Hi, I recently ordered the emm6 calibrated mic from cross-spectrum labs, and my goal was to use this to measure in room frequency response via my laptop and REW. 

First of all the sensitivity of the mic seems very low, should I have some mic preamp or something in between the mic and the laptop? 

anyhow, I tried without it, and had to record at -20dB (not -12dB as is default) to be able to calibrate the output/input level without turning up the system so loud I was afraid of blowing my speakers. 

I've also calibrated the soundcard (it was almost perfectly flat), and made a .cal-file for the microphone based on the measurements that were included on a paper with the mic.

The resulting graph is slightly baffling to me, this can't possible be correct? 
I know I have a large room resonance at about 50hz (that is corrected with EQ when I play music), but the wide dip between 2-8khz and large boost at 10-20khz doesn't really make sense to me. 

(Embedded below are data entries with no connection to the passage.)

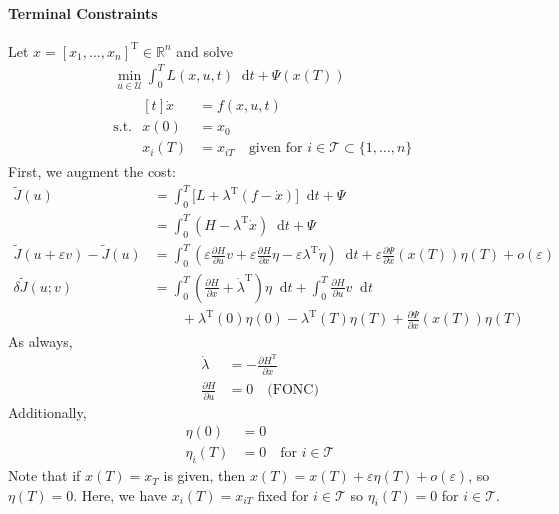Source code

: \documentclass[letterpaper,12pt,titlepage]{report}
\newcommand*\dif{\mathop{}\!\mathrm{d}}
\newcommand{\trans}{^\text{T}}
\newcommand*\pder[2]{\frac{\partial #1}{\partial #2}}
\newcommand*\R{\mathbb{R}}
\theoremstyle{plain}
\theoremstyle{definition}
\begin{document}
\paragraph{Terminal Constraints} \mbox{}
\hypertarget{fixed_term_cons}{}

Let $x=[x_1,\dots,x_n]\trans\in\R^n$ and solve
\begin{align}
  & \min_{u\in\mathcal U} \int_0^T L(x,u,t)\dif t + \Psi(x(T)) \\
  & \text{s.t. } \begin{aligned}[t]
    \dot x &= f(x,u,t) \\
    x(0) &= x_0 \\
    x_i(T) &= x_{iT} \quad \text{given for } i\in\mathcal T \subset \{1,\dots,n\}
  \end{aligned}
\end{align}
First, we augment the cost:
\begin{align}
  \tilde J(u) &= \int_0^T \big[ L + \lambda\trans (f-\dot x) \big] \dif t + \Psi \\
              &= \int_0^T (H-\lambda\trans\dot x) \dif t + \Psi \\
  \tilde J (u+\varepsilon v) - \tilde J(u) &= \int_0^T \left( \varepsilon\pder{H}{u} v + \varepsilon\pder{H}{x}\eta - \varepsilon\lambda\trans\dot\eta \right) \dif t + \varepsilon\pder{\Psi}{x}(x(T))\eta(T) + o(\varepsilon) \\
  \delta\tilde J(u;v) &= \int_0^T \left( \pder{H}{x} + \dot\lambda\trans \right)\eta\dif t + \int_0^T \pder{H}{u}v\dif t \\
              & \qquad + \lambda\trans(0)\eta(0) - \lambda\trans(T)\eta(T) + \pder{\Psi}{x}(x(T))\eta(T)
\end{align}
As always,
\begin{align}
  \dot\lambda &= -\pder{H\trans}{x} \\
  \pder{H}{u} &= 0 \quad \text{(FONC)}
\end{align}
Additionally,
\begin{align}
  \eta(0) &= 0 \\
  \eta_i(T) &= 0 \quad \text{for } i\in\mathcal T
\end{align}
Note that if $x(T)=x_T$ is given, then $x(T)=x(T)+\varepsilon\eta(T)+o(\varepsilon)$, so $\eta(T)=0$. Here, we have $x_i(T)=x_{iT}$ fixed for $i\in\mathcal T$ so $\eta_i(T)=0$ for $i\in\mathcal T$.
\end{document}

I have a relatively high noiselevel that seem to come from the laptop somehow (perhaps due to maxing volume and gain on the mic), I don't know if that can be adding to the signal and creating this effect?

Any suggestions of what I may be doing wrong here? 

The graph has 1/12 octave smoothing


----------



## brucek (Apr 11, 2006)

> First of all the sensitivity of the mic seems very low, should I have some mic preamp or something in between the mic and the laptop?


The mic is a condenser mic and always requires a preamp to bring the level up to line level before plugging into your soundcard. The preamp supplies the correct gain required and also supplies the 48 volt phantom power to turn on the electronics in the mic.

Many members here use the Behringer XENYX 802 preamp.

If you're using a laptop, they generally don't have a line-in available (although some do), so you'll require an external USB soundcard to use with REW.

Any measurements you have taken with the mic without a preamp are not meaningful, I'm afraid...

brucek


----------



## hybris (Jan 25, 2009)

brucek said:


> The mic is a condenser mic and always requires a preamp to bring the level up to line level before plugging into your soundcard. The preamp supplies the correct gain required and also supplies the 48 volt phantom power to turn on the electronics in the mic.
> 
> Many members here use the Behringer XENYX 802 preamp.
> 
> ...


Thanks, that's what i suspected. My laptop have a line in, but i need the preamp then. Humm. Thank you for your quick reply.


----------